Most importantly, an improvement was also found in some patients for an untrained task consisting of the identification of simple geometrical white shapes entirely located in the blind field. For two patients, the improvement was associated with awareness. Note, however, that both these stimuli had high contrast, whereas, when contrast was low, as during NRT, the improvement obtained with flickering stimuli in the BF was small.
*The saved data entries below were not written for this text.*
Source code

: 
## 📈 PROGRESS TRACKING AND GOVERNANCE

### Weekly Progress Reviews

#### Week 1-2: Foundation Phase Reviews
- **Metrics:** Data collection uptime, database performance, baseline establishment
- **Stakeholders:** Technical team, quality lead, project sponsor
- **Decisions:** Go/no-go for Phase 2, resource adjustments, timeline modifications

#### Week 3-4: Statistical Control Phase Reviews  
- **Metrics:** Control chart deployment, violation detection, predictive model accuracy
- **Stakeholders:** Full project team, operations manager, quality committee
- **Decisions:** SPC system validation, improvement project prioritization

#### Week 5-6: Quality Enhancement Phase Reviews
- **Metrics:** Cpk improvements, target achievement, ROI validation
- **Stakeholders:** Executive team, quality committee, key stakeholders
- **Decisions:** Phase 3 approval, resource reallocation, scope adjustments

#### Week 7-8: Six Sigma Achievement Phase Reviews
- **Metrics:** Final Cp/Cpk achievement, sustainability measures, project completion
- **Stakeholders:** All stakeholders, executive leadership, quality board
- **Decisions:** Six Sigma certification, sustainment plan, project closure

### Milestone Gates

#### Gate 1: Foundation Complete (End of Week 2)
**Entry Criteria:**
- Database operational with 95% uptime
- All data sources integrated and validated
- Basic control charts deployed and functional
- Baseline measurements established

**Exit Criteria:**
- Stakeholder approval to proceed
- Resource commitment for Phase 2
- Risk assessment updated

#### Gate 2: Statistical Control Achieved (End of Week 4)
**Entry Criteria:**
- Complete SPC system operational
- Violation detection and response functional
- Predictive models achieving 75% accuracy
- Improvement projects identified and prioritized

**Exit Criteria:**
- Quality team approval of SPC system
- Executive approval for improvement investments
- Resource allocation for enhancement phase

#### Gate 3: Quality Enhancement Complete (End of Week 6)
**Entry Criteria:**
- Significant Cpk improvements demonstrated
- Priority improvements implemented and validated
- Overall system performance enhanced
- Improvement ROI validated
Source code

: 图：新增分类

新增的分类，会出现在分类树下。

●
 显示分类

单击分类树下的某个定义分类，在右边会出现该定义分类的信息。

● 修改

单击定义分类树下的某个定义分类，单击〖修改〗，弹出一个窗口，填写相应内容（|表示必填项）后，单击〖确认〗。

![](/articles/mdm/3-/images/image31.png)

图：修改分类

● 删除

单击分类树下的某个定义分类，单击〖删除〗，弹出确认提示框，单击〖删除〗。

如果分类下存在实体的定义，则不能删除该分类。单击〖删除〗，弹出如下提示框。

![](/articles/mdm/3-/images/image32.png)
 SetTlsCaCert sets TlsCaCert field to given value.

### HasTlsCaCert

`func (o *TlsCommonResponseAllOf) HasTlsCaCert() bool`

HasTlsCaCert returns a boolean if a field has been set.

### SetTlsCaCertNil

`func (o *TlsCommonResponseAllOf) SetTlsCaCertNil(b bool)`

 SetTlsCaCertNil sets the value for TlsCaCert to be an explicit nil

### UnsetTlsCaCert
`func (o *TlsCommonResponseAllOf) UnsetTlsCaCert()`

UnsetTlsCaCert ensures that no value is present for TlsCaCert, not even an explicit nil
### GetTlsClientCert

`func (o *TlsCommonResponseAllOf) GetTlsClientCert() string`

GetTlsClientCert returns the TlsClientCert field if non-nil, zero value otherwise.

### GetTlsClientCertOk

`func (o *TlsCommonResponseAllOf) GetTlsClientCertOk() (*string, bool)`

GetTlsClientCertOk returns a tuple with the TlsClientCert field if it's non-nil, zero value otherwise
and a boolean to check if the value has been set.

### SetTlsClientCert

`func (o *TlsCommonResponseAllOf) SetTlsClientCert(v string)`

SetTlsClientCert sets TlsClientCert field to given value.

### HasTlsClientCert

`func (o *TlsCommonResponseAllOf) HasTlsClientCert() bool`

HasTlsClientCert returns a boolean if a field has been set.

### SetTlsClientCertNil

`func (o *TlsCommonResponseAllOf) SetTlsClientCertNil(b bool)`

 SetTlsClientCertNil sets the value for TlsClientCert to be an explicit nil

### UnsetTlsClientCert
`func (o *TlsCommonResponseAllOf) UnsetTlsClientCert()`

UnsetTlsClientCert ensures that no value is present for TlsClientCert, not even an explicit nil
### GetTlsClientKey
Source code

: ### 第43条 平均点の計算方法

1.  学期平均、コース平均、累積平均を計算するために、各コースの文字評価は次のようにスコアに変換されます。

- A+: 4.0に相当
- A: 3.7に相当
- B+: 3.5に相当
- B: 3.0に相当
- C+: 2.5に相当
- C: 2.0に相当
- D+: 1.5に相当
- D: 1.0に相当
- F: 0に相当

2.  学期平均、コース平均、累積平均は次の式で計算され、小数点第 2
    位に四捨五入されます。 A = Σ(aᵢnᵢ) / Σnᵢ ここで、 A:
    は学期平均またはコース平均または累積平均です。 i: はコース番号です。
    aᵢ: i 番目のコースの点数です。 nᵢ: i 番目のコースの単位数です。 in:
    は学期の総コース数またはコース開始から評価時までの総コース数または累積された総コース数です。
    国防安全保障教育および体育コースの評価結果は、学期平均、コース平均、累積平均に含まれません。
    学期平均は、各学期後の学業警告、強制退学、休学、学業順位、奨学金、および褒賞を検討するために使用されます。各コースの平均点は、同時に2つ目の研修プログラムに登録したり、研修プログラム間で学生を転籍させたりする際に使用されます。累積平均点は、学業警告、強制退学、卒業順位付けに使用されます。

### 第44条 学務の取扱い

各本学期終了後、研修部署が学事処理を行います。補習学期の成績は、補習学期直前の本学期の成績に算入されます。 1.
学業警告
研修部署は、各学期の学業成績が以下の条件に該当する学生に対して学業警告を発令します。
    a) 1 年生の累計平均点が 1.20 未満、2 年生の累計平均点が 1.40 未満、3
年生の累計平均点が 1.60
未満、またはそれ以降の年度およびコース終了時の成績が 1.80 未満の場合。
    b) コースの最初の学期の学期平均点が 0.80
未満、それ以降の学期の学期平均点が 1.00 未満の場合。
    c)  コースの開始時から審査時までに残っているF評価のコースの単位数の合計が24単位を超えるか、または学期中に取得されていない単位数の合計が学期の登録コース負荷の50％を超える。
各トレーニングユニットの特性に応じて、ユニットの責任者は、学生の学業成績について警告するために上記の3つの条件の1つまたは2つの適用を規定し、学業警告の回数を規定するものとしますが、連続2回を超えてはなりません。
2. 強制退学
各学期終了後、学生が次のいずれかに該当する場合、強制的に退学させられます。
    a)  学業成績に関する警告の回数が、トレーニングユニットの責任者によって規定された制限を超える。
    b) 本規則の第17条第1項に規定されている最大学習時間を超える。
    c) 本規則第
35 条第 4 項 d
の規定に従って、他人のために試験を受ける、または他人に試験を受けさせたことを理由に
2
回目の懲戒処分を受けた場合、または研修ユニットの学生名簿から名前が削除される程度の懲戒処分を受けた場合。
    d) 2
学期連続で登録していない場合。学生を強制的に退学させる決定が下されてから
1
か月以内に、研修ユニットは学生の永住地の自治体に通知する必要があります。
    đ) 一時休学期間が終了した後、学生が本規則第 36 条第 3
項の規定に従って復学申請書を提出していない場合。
This may suggest that although NRT is designed to produce contrast gain at an early processing level, the generalization to other task relies on higher levels of visual processing areas rather than on the response of intact neurons in V1, which behave as a contrast gain control mechanism (Papageorgiou, Papanikolaou, & Smirnakis, 2014). We speculate that higher level visual areas in the ventral stream (V2 and V4) are activated by direct input from the lateral geniculate nucleus, where selectivity for spatiotemporal frequency is found, even in the absence of input from V1 (Schmid, Panagiotaropoulos, Augart, Logothetis, & Smirnakis, 2009; Schmid et al., 2010; Henriksson et al., 2007; Goebel, Muckli, Zanella, Singer, & Stoerig, 2001). These pathways can be either direct or indirect, consistent with the reverse-hierarchy model of perceptual learning (Ahissar & Hochstein, 1996). In agreement with this model, perceptual learning may start in high-level dorsal areas as a consequence of the input received from extra-geniculate pathways bypassing V1 and then increase the functional response of retinotopic extrastriate visual areas in the ventral stream, such as V2, V3, and V4, by backward propagations from dorsal stream areas to these ventral stream areas.
Conclusions
This exploratory study presents some limitations; the major one is that the patient group is small and with lesion type affecting the visual cortex and higher-level visual areas. Moreover, the NRT method proposed is very demanding for the patients. However, other (shorter) types of training seem inappropriate (Vedamurthy et al., 2016) if the aim is one of inducing long-term plasticity in either the primary visual cortex or higher order visual areas. Despite these limitations, the results obtained with NRT are of great clinical relevance because they provide evidence of perceptual learning transfer from the trained elementary stimuli to the more complex tasks that patients have to perform in everyday life.